Expansión reduccionista
En un plano general, al inicio de Todo a la vez en todas partes, la nueva película de Daniel Scheinert y Daniel Kwan (conocidos popularmente como “los Daniels”), las diferentes capas visuales repartidas por el espacio que habita la protagonista, Evelyn Wang, sintetizan con bastante precisión la naturaleza acumulativa del filme. Una entrega al exceso tan cansina como simplista, que confunde atrevimiento con ridículo y divertimento con banalidad.
En el plano en cuestión, en una habitación completamente caótica puede verse una pantalla con múltiples imágenes de distintas cámaras de seguridad y un reflejo en un pequeño espejo en el que, posteriormente, la cámara se sumergirá virtuosamente. La lectura parece obvia, plagar el plano de imágenes fragmentadas, de una multiplicidad de formas visuales que, en cierta manera, introduzcan la idea de un multiverso inabordable. Sin embargo, Todo a la vez en todas partes no es tan imaginativa como pretende aparentar.
Uno de los principales fracasos de la película es la imposibilidad de apoyar sus ocurrencias conceptuales en imágenes que no resulten extremadamente nimias. Incluso en sus llamativas escenas de acción, los Daniels se estancan en unos referentes demasiado pesados como para desligarse por completo de ellos. Así pues, resulta más interesante el dinamismo de la cámara en los primeros compases del filme, cuando se dedica a seguir a los personajes a través de las estancias de su caótico día a día, que la aparatosa explosividad de unos combates de artes marciales gratuitos y repetitivos. Es en sus primeros compases cuando la cinta progresa desde un extrañamiento particular, capaz de generar interrogantes que, desgraciadamente, al final responderá no mediante la puesta en escena, sino con diálogos obvios y redundantes. Y, posiblemente, aquí resida el otro gran problema de la propuesta de los Daniels.
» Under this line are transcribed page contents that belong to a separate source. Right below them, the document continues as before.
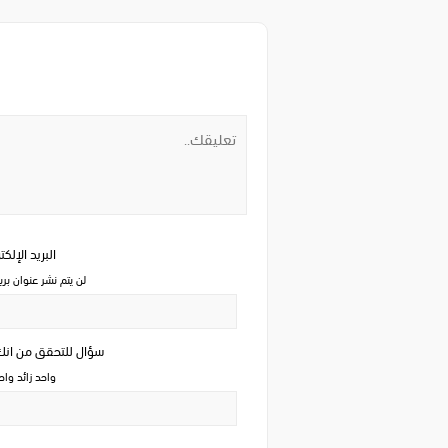
البريد الإلك
لن يتم نشر عنوان بري
سؤال للتحقق من ان
واحد زائد وا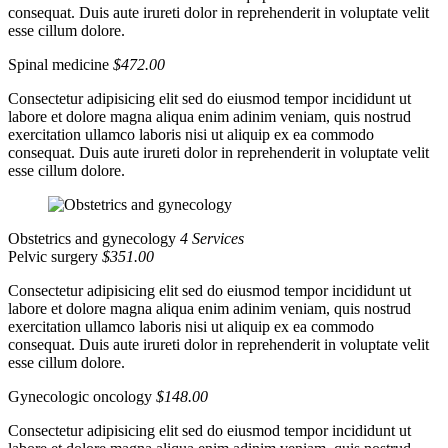
consequat. Duis aute irureti dolor in reprehenderit in voluptate velit
esse cillum dolore.
Spinal medicine
$472.00
Consectetur adipisicing elit sed do eiusmod tempor incididunt ut
labore et dolore magna aliqua enim adinim veniam, quis nostrud
exercitation ullamco laboris nisi ut aliquip ex ea commodo
consequat. Duis aute irureti dolor in reprehenderit in voluptate velit
esse cillum dolore.
Obstetrics and gynecology
4 Services
Pelvic surgery
$351.00
Consectetur adipisicing elit sed do eiusmod tempor incididunt ut
labore et dolore magna aliqua enim adinim veniam, quis nostrud
exercitation ullamco laboris nisi ut aliquip ex ea commodo
consequat. Duis aute irureti dolor in reprehenderit in voluptate velit
esse cillum dolore.
Gynecologic oncology
$148.00
Consectetur adipisicing elit sed do eiusmod tempor incididunt ut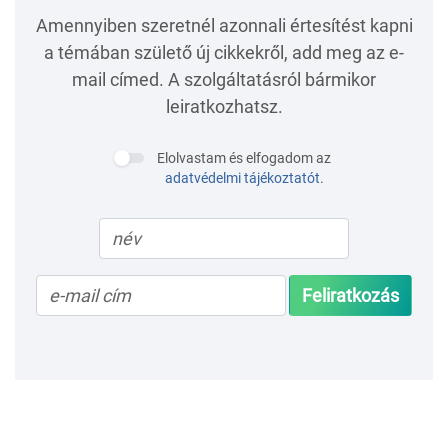
Amennyiben szeretnél azonnali értesítést kapni
a témában születő új cikkekről, add meg az e-
mail címed. A szolgáltatásról bármikor
leiratkozhatsz.
Elolvastam és elfogadom az
adatvédelmi tájékoztatót
.
Feliratkozás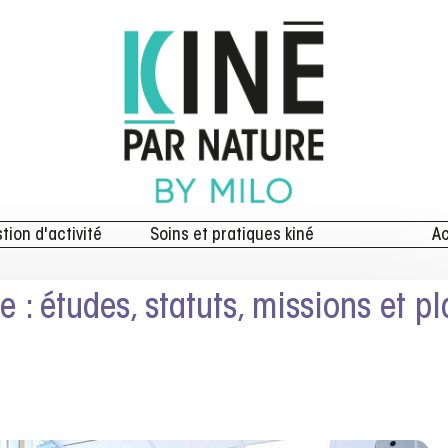
stion d'activité
Soins et pratiques kiné
Ac
 : études, statuts, missions et p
En su tramo final, perdido en una acumulación ingente de clímax inacabables, Todo a la vez en todas partes opta por buscar una especie de verdad absoluta, algo así como un mensaje capaz de trascender, articulado más bien como un aforismo vacío de un libro de autoayuda que no como un discurso mínimamente reflexivo. Resulta paradójico, pues, como una película con la voluntad constante de expandirse, termina siendo tan reduccionista. Al fin y al cabo, el conjunto es una amalgama de locuras entretenidas (en ocasiones, graciosas), pero tan tradicional y banal como muchos otros productos de acabado no muy distinto.
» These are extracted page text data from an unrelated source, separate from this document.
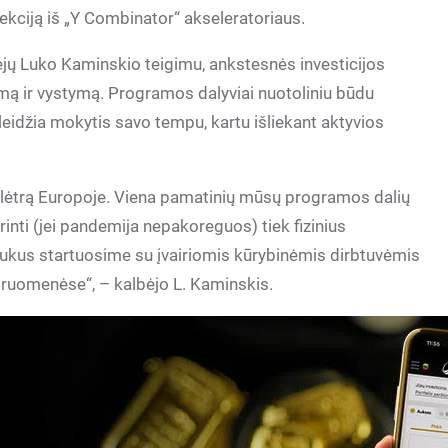
jekciją iš „Y Combinator“ akseleratoriaus.
rėjų Luko Kaminskio teigimu, ankstesnės investicijos
mą ir vystymą. Programos dalyviai nuotoliniu būdu
 leidžia mokytis savo tempu, kartu išliekant aktyvios
į plėtrą Europoje. Viena pamatinių mūsų programos dalių
nti (jei pandemija nepakoreguos) tiek fizinius
etrukus startuosime su įvairiomis kūrybinėmis dirbtuvėmis
druomenėse“, – kalbėjo L. Kaminskis.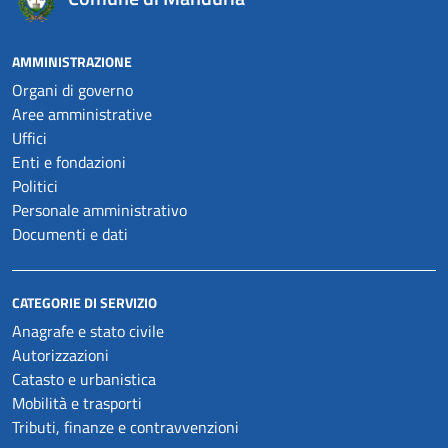
AMMINISTRAZIONE
Organi di governo
Aree amministrative
Uffici
Enti e fondazioni
Politici
Personale amministrativo
Documenti e dati
CATEGORIE DI SERVIZIO
Anagrafe e stato civile
Autorizzazioni
Catasto e urbanistica
Mobilità e trasporti
Tributi, finanze e contravvenzioni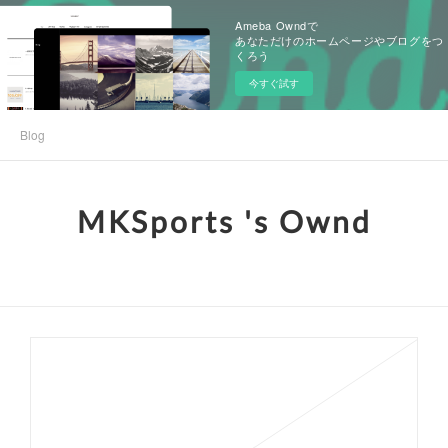
Ameba Owndで
あなただけのホームページやブログをつ
くろう
今すぐ試す
Blog
MKSports 's Ownd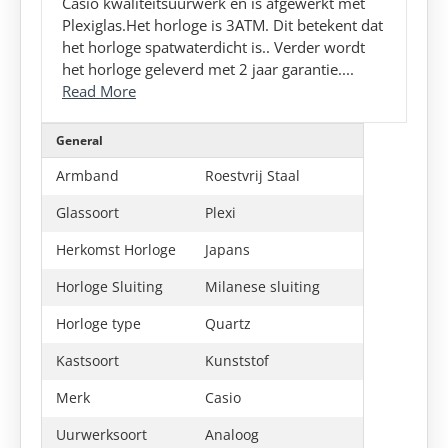
Casio kwaliteitsuurwerk en is afgewerkt met
Plexiglas.Het horloge is 3ATM. Dit betekent dat
het horloge spatwaterdicht is.. Verder wordt
het horloge geleverd met 2 jaar garantie....
Read More
General
Armband
Roestvrij Staal
Glassoort
Plexi
Herkomst Horloge
Japans
Horloge Sluiting
Milanese sluiting
Horloge type
Quartz
Kastsoort
Kunststof
Merk
Casio
Uurwerksoort
Analoog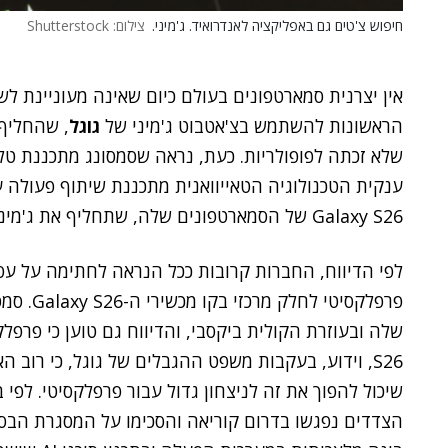
חיפוש צ'טים גם באפליקציה לאנדרואיד. ג'מיני.
צילום: Shutterstock
אין יצרנית סמארטפונים בעולם כיום שאינה מעוניינת לש
הראשונות להשתמש בצ'אטבוט ג'מיני של
גוגל
, שהחליף 
שלא זכתה לפופולריות. כעת, נראה שסמסונג מתכננת טל
ענקית הטכנולוגיה הטאייוואנית מתכננת שיתוף פעולה 
Galaxy S26 של הסמארטפונים שלה, שתחליף את ג'מיני.
לפי הדיווח, החברות קרובות ככל הנראה לחתימה על ע
פרפלקסיט
S26, וידוע, בעקבות משפט ההגבלים של גוגל, כי רו
שיכול להפוך את זה לניצחון גדול עבור פרפלקסיטי. לפי
הצדדים נפגשו בדרום קוריאה והסכימו על המסגרת הבסיס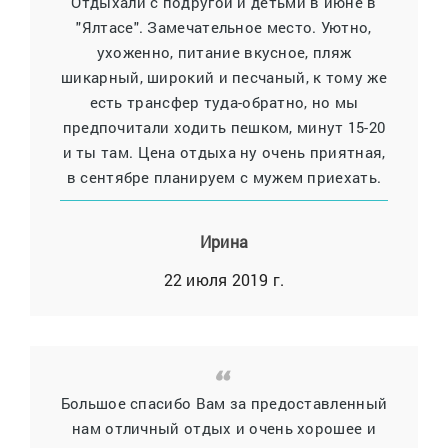
Отдыхали с подругой и детьми в июне в
"Ялтасе". Замечательное место. Уютно,
ухоженно, питание вкусное, пляж
шикарный, широкий и песчаный, к тому же
есть трансфер туда-обратно, но мы
предпочитали ходить пешком, минут 15-20
и ты там. Цена отдыха ну очень приятная,
в сентябре планируем с мужем приехать.
Ирина
22 июля 2019 г.
Большое спасибо Вам за предоставленный
нам отличный отдых и очень хорошее и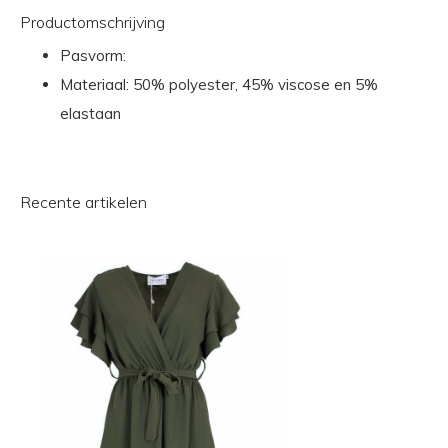
Productomschrijving
Pasvorm:
Materiaal: 50% polyester, 45% viscose en 5%
elastaan
Recente artikelen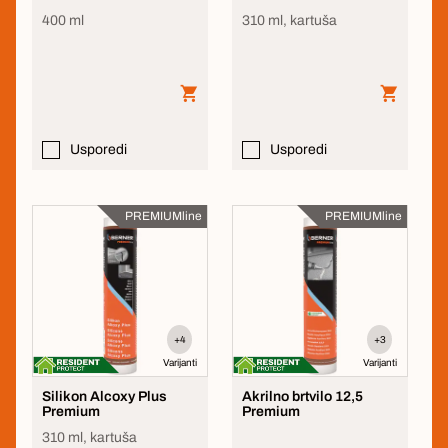
400 ml
310 ml, kartuša
Usporedi
Usporedi
PREMIUMline
PREMIUMline
+4
+3
Varijanti
Varijanti
Silikon Alcoxy Plus
Akrilno brtvilo 12,5
Premium
Premium
310 ml, kartuša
Pero tampoco sería pertinente condenar drásticamente Todo a la vez en todas partes. Sus errores parten de unas bases interesantes y, pese a su excesiva aglomeración de ideas, en todas ellas hay un entusiasmo por la aventura y el espectáculo sincero, difícil de encontrar actualmente. No obstante, que un filme donde aparecen personas con perritos calientes en vez de dedos solamente produzca indiferencia y pierda la habilidad por sorprender, es decepcionante, y más aún cuando su premisa es una mezcla entre Matrix (Lily Wachowski & Lana Wachowski, 199) y Olvídate de mí (Michel Gondry, 2004).